Did you also check for enough pagefile space this time?

c)  When you did the SHOW MEM, did you notice how full the primary pagefile
looked?  Unfortunately, not all page files are completely equal.  Some things
can go ONLY to the primary page file.  In particular, page file sections will
always live in the primary.  RMS global buffers are page file sections, and
ALL-IN-1 uses them....

    2. What is RWSWP (my guess is Resource Wait SWaPped)

Well, more or less.  The swap space allocated for a process grows and shrinks
as the process's working set grows and shrinks.  RWSWP means the process is
trying to increase its working set, so needs more swapfile space, and is
waiting for it to become available.  The unavailability arises from lack of
total swapfile space, or from internal fragmentation of the swapfile space.
(This has nothing to do with disk or file fragmentation - it just means that
the free space in the swapfile is split up by space allocated to other pro-
cesses.)

Again, make sure you have adequate pagefile space.  VMS can page to the
swapfile (or swap to the pagefile? - I forget which) if it has to to keep
running, but the allocation strategies for the two kinds of files conflict,
and the result will be a badly fragmented swapfile.  (Actually, this probably
has nothing to do with your problem, since you probably have to install the
same file as both a pagefile and a swapfile.)

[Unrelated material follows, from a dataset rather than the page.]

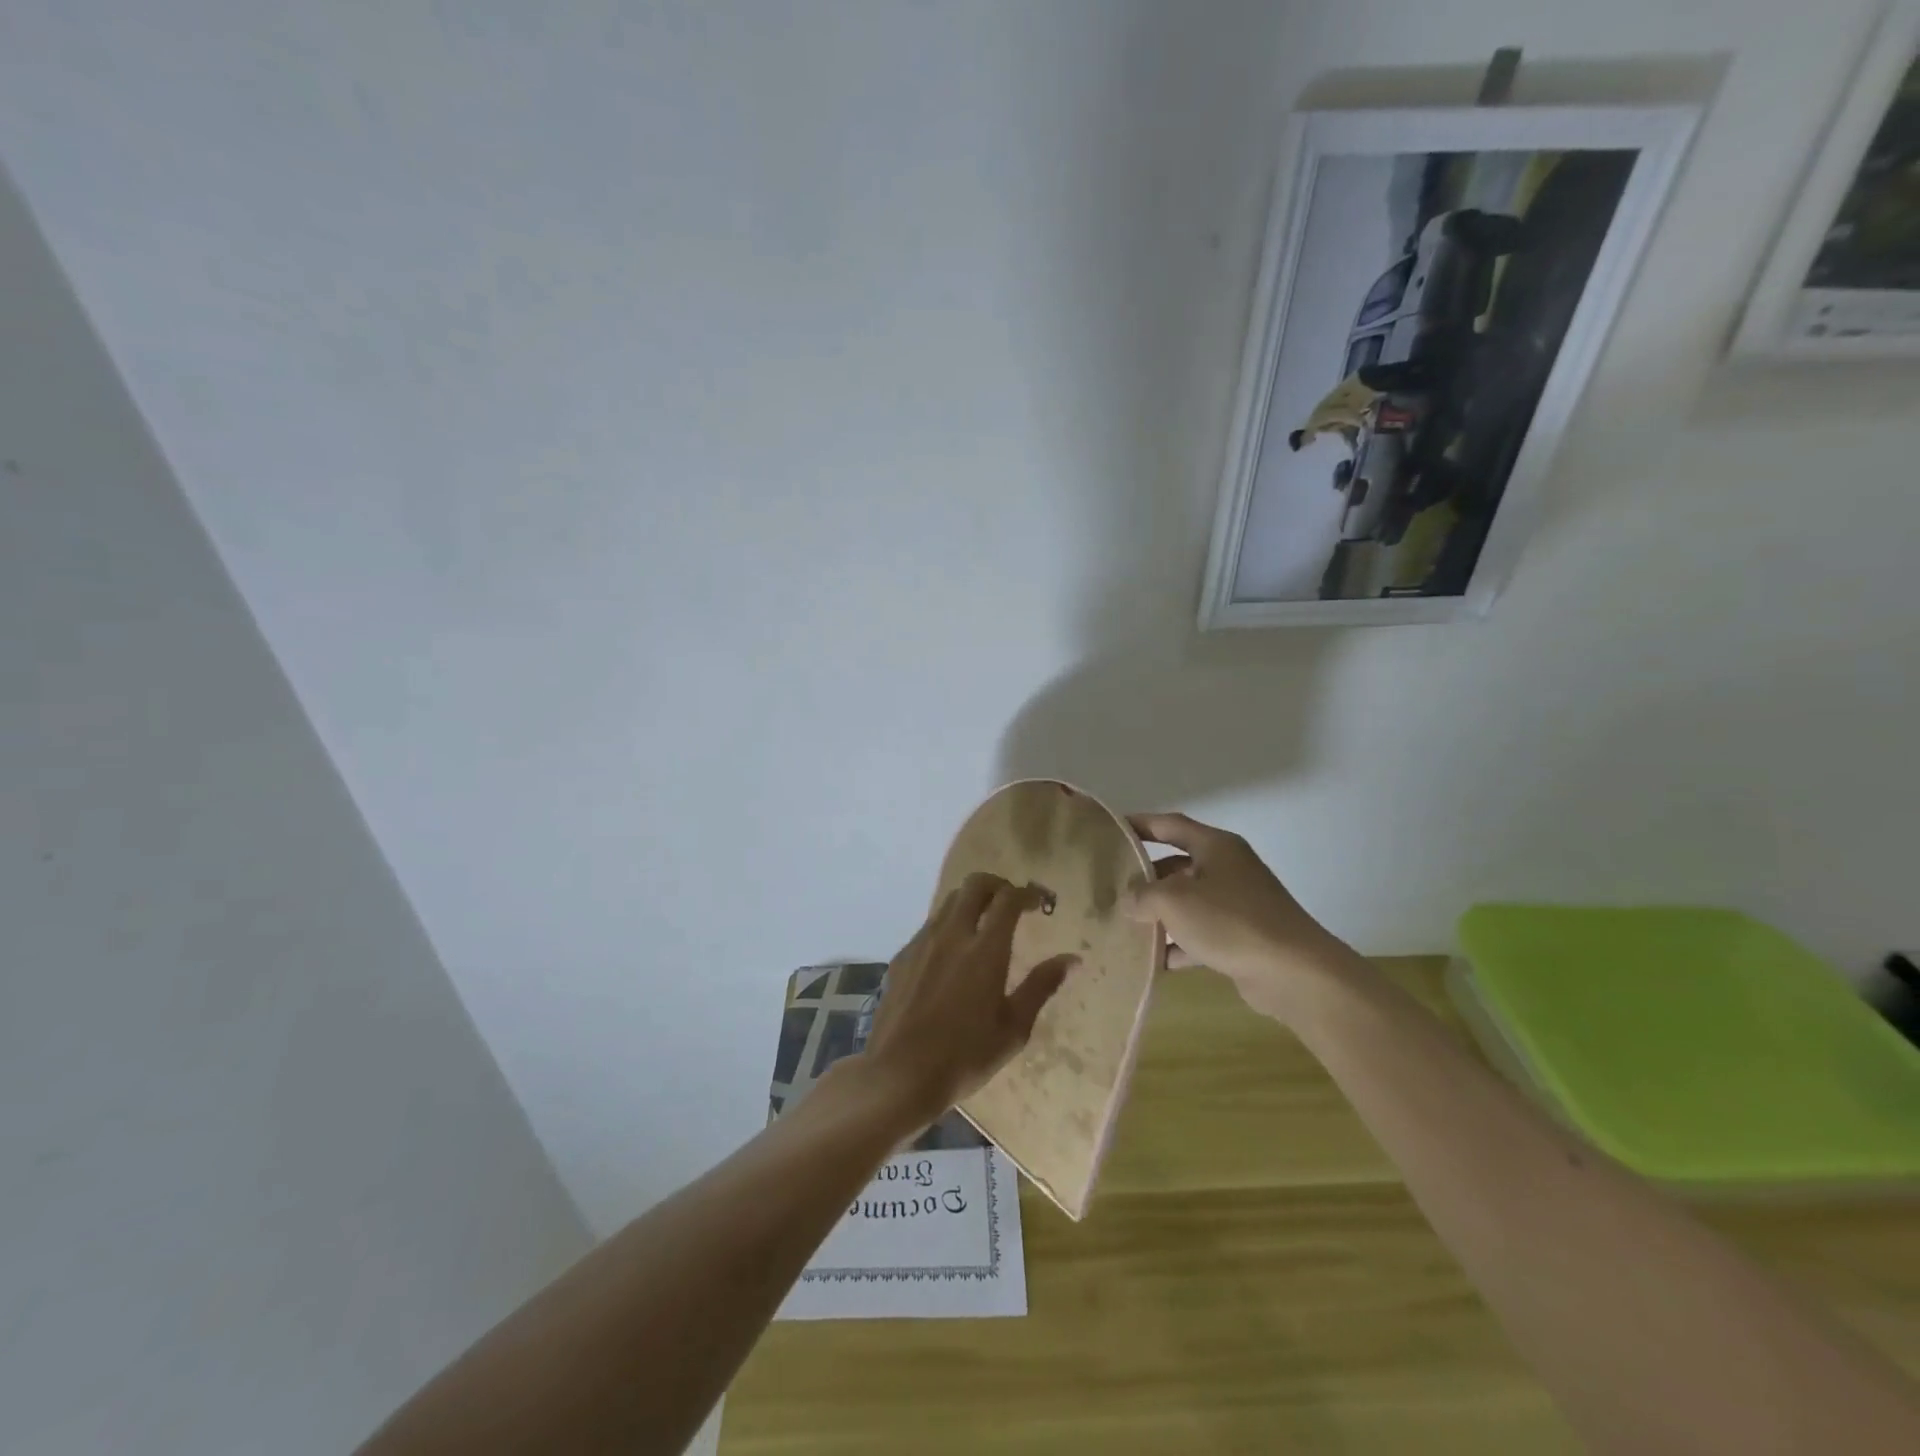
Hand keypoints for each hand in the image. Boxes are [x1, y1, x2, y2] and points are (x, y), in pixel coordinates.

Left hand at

    3. Where can I learn more about how to interpret what I get from SDA?

As a start, get hold of the VMS Internals and Data Structures book, but Kenah
and Bates.  It's published by Digital Press.  Unfortunately, it still corres-
onds to V3 - a V4 version is due out "any time now".

There are various courses on internals that are available through DEC, and
others through DECUS.  Much of the information available in those courses and
their handouts is available nowhere else.

    4. If this was the problem, how can I determine how much space per process
       should be allocated in the page and swap files.  And why are so many
       processes being swapped out?

If many processes are swapped out, the value of the SYSGEN BALSETCNT is too
low.

AUTOGEN does a fairly good job of determining reasonable numbers for this and
related parameters.  You might also look into VPA (VMS Performance Analyser?),
a DEC product that watches your system running for a while, then recommends
things you should do to improve performance.

							-- Jerry
-------